— BEGIN DATASET ENTRIES —

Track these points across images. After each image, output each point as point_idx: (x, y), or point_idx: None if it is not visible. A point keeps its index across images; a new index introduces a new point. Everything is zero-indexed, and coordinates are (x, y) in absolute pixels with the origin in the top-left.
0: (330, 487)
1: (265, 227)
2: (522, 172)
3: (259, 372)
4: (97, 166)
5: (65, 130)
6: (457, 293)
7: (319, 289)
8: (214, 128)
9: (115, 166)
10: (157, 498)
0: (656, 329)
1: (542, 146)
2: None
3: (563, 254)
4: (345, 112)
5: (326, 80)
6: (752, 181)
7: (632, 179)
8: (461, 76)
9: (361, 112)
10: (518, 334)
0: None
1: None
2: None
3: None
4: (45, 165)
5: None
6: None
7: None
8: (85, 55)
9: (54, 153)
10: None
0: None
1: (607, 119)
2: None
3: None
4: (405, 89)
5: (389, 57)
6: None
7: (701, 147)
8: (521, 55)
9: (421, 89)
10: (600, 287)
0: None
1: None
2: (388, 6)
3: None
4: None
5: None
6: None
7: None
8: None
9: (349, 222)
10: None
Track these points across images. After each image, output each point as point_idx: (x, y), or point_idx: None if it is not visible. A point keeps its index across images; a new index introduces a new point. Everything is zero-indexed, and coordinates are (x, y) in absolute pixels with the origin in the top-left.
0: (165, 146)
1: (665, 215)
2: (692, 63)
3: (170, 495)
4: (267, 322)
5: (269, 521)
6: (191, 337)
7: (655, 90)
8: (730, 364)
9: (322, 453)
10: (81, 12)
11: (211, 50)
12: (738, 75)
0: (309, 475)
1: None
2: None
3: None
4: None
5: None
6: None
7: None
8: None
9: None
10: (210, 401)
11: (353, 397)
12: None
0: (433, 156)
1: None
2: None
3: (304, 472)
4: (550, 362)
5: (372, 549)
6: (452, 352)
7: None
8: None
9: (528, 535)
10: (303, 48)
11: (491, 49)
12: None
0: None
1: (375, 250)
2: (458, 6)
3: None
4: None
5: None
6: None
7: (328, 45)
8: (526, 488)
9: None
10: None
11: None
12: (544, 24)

— END DATASET ENTRIES —

▸ **TASK BRIEF**:
Reproduce the records starting at the beginning of the records and ending at the line that contains "5: (65, 130)", replacing "top-left" with "upper-left" and changing nothing else.

▸ **FULL OUTPUT**:
Track these points across images. After each image, output each point as point_idx: (x, y), or point_idx: None if it is not visible. A point keeps its index across images; a new index introduces a new point. Everything is zero-indexed, and coordinates are (x, y) in absolute pixels with the origin in the upper-left.
0: (330, 487)
1: (265, 227)
2: (522, 172)
3: (259, 372)
4: (97, 166)
5: (65, 130)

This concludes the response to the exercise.